### TO-DO ITEM
The answer is to be one number: the count of lines in this listing that have the string "pairs".

### AVAILABLE RECORDS
--- START ---

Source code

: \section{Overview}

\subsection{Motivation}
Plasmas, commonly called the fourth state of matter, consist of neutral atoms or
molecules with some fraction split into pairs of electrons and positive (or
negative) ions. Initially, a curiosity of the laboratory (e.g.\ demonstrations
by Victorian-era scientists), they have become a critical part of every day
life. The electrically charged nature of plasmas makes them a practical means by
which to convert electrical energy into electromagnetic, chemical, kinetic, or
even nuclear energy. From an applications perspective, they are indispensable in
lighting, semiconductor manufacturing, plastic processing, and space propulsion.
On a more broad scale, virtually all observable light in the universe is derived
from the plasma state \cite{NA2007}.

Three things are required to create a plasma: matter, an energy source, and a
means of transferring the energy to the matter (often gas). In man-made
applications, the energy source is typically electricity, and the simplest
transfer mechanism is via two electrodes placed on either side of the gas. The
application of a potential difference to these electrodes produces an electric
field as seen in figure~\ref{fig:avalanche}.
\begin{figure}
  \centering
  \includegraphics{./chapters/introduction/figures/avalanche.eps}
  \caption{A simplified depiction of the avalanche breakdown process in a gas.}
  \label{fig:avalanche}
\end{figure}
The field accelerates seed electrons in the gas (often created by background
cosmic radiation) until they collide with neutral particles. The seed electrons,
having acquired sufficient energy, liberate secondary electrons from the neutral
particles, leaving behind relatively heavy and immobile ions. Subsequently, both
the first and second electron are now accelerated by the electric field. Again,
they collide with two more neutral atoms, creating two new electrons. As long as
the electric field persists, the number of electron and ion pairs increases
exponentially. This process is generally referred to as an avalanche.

--- END ---

### TASK RESPONSE
2